• "insan özgür olabiliyorsa,
    kişi olabilmiş demektir...

    özgür insan, kişidir.

    kişi, özgürleşmiş insandır."*
  • özneliğin öznenin kendi özgürlüğünü talep etmesiyle birlikte edimsel hale gelişi kişilikle neticelenir. kişi özne olduğunun farkında olan, kendine varlığına dönük hak talep edendir. buradaki farkındalık, istencinin soyut ve fakat mutlak özgürlüğünün farkındalıktır. ben olarak ben, bir istenç, bir arzu, bir atılım haliyim. istencim en saf haliyle sınırsız, dolayımsız bir uzanış. ikarus gibi.

    ama ben aynı zamanda belli bir kişiyim. boyum belli posum belli. yüzgecim yok, kanadım yok. aynı anda sonsuz arzum da yok. sonluyum ben. ikarus gibi.

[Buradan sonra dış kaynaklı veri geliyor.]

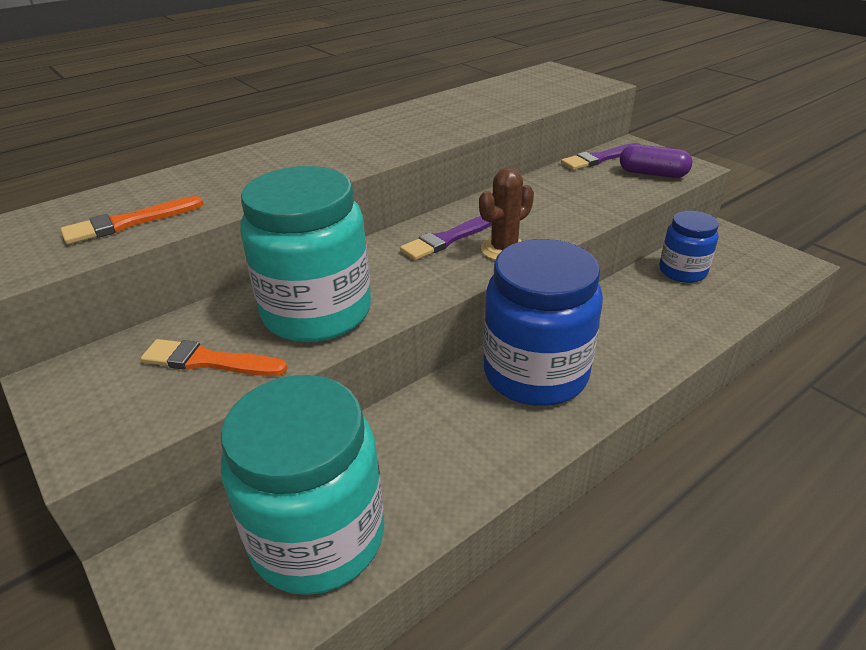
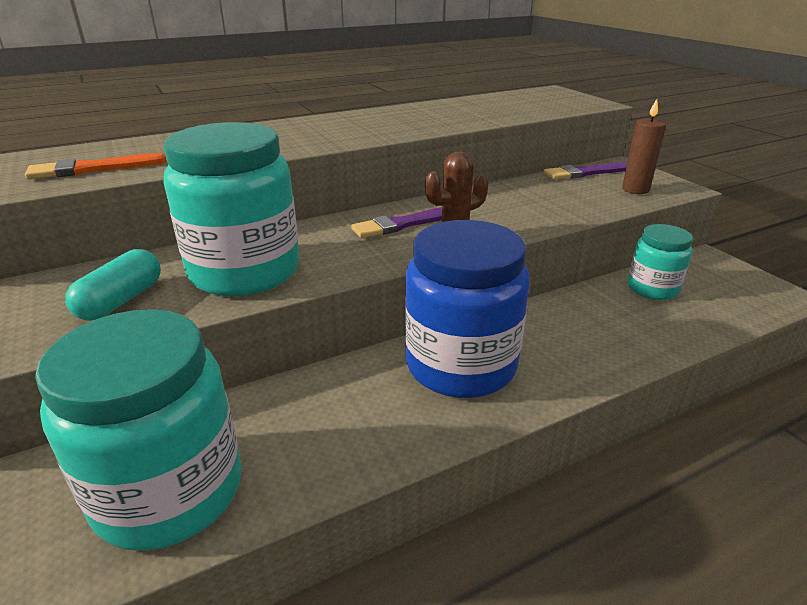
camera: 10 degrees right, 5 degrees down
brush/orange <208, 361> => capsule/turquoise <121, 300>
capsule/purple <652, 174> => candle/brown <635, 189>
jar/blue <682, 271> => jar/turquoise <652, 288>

    işte kişi bu sonsuzlukla sonluluğun birliğidir. georg hegel der ki, kişinin en üstün başarısı, bu çelişkiyi taşıyabilmesidir. kuş bu yükün altına girmez evet, ama sefasını da ben sürerim. kuşlar değil, ikarus'tur özgür olan tamam mı?
  • "nasıl da, hep değişen,
    ama hiç değişmeyen bir şey,
    şu kişi." `

    ***

    "kişi, kendini hep yitiren, hep de yeniden bulmağa,
    yeniden kurmağa çalışan varlıktır.

    kişi yoktur; ya da varlığı, yokluğudur..."

    ***

    "kişi, bir insanın kendine dönüp dineldiği yerlerde oluşur - o yerlerin toplamıdır."

    ***

    "bir insan, 'cins'inin özelliklerini yinelediği sürece kişi değildir - ancak yinelenemeyecek, yepyeni bir yanıyla ortalama 'genellik'ten ayrıldığı yerlerde kişi olabilir."

    ***

    "ancak insan olarak aykırılıklar yaşayan, kişi olabilir -
    ya da: kişi, aykırılıklar yaşayabilen insandır.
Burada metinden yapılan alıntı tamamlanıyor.